I’ve never been a fan of Tyler Perry, mostly because film after film showed he had promise that he was failing to fully realize. Instead, he spent his time making films that fit safely within what his base of audience members already wanted to see. (He was essentially becoming a new Kevin Smith). I very nearly liked a handful of his titles (for my money, his Family That Preys barely missed its chance to be a camp classic), but with each new release it was frustrating to see him gather up a collection of great, and otherwise underutilized, African American actresses and put them to use in plots of overstuffed and sloppy, anything-goes comic melodrama that gave bad names to both comedy and melodrama. The worst involved his own drag portrayals of a sassy grandma named Madea.
But I’m glad such underwhelming critical and overwhelming financial success has paved the way for his latest film, For Colored Girls, a go-for-broke adaptation of Ntozake Shange’s acclaimed experimental choreopoem play from 1975, For Colored Girl Who Have Considered Suicide When the Rainbow Is Enuf. Perry’s freely adapted, tonally brave film is just strange enough, just intense enough, and just enough of a leap forward in showing off his filmmaking talents that it could never have been made under a conventional studio deal. Instead, his personal fortune and own production company had put him in the perfect spot to take a large risk. I’m glad he did. This was a risk worth taking, rewarding him with a film that at long last marks his arrival as a talent to watch.
This is not a perfect film, but it’s a vital one that shakes about with a messy power. It gives riveting showcases to a collection of outstanding actresses. Perry’s more daring with his camera. There are moments in the film when I realized that he had been holding the camera on a close-up of an actress, letting her character speak her mind in one unbroken take. That’s when Shange’s text shines through, in these moments when a character will stop and speak elegantly and fluidly about her innermost feelings and about her tragic situation.
And tragic is precisely true. The women in this film struggle with child abuse, rape, infidelity, infertility, disease, spousal abuse, murder, and more. Perry not only regards these tragedies; he gets deep under the skins of his characters. This is a film that aches with sympathy for these women. It moves and bleeds with their emotions. The characters live interwoven lives that cross paths around one apartment building with a tough but caring supervisor (Phylicia Rashad). There’s a woman (Kimberly Elise) with two kids from an abusive boyfriend. There’s a compassionate dance instructor (Anika Noni Rose) who is just starting a romantic relationship. There’s a community center worker (Loretta Devine) who has an on-again-off-again relationship with an unfaithful ex. There’s a deeply religious woman (Whoopi Goldberg) with two dissimilar daughters (Thandie Newton and Tessa Thompson). There’s a caring social worker (Kerry Washington) who finds she can’t get pregnant. And there’s a successful businesswoman (Janet Jackson) who thinks she’s escaped her background but remains connected to it in ways that she can’t yet see.

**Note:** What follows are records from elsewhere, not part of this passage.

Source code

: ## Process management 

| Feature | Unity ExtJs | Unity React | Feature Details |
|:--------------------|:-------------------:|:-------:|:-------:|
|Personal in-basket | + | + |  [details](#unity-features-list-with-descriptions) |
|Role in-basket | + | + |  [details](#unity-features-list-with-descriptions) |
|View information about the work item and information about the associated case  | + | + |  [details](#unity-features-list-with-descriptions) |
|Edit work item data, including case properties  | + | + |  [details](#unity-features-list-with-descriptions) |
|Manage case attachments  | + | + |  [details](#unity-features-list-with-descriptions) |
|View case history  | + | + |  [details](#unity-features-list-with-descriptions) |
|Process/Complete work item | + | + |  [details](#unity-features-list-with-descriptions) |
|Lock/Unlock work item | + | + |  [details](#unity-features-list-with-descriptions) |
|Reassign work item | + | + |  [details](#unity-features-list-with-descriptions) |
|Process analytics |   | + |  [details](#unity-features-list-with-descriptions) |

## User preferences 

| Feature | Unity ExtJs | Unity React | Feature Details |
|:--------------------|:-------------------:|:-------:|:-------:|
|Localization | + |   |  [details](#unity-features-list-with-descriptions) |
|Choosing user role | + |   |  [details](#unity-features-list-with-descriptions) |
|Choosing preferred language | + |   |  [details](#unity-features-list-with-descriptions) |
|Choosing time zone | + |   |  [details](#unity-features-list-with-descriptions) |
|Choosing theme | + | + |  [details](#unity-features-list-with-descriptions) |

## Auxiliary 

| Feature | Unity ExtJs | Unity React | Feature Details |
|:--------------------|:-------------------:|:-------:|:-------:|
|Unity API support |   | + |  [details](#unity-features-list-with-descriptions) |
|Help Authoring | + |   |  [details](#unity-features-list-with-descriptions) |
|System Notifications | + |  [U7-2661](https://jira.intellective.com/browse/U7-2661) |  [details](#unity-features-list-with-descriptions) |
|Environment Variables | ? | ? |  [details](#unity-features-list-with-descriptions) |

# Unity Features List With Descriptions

Rather than a pile up of character and incident, the film has a riveting tension to it that comes from a thrilling sense of emotion and empathy. In ways that sometimes seem too simplistic and other times too over-the-top, Perry guides these women’s stories to deeply moving territory and back again with no camp, and no winking. This is earnest, deeply felt filmmaking. I’m glad he’s experimenting, even if I couldn’t always parse out the complexity (or is that messiness?) of what he’s trying to say. A sequence that crosscuts between one woman who is being date-raped and another woman suspecting her husband of infidelity is great filmmaking but muddled messaging. The moments individually have tremendous power, but Perry seems to be drawing a link between the two types of betrayal. (I hope he doesn’t think infidelity and rape are comparable crimes). Nonetheless, it seems to feed into the larger theme of shared pain within these women’s lives, even if it’s a theme that is at times inelegantly expressed.
What’s most thrilling about the film is the way Perry respects his actresses and discovers ways to use his camera to not just record, but express and augment performance. He frames Jackson in her posh apartment with walls and doorways forming cold, clean squares; she’s literally boxed herself away from emotional connection. Here and elsewhere within the film, he lets characters slip out the sides of the frame while conversing with each other. He pushes in on close-ups and pulls away to shift a close-up into a two shot. This is not, like any other Perry production, a film that sits idly by, casually collecting the surface of the story. Here Perry is utilizing his camera to get into his story, to explore his characters’ traumas in specific cinematic ways. As messy and muddled as it can get, it never feels less than alive. Even if it never quite feels like a cohesive whole, it feels emotionally full. It’s a fantastic, colorful piece of melodrama with deeply felt performances movingly captured.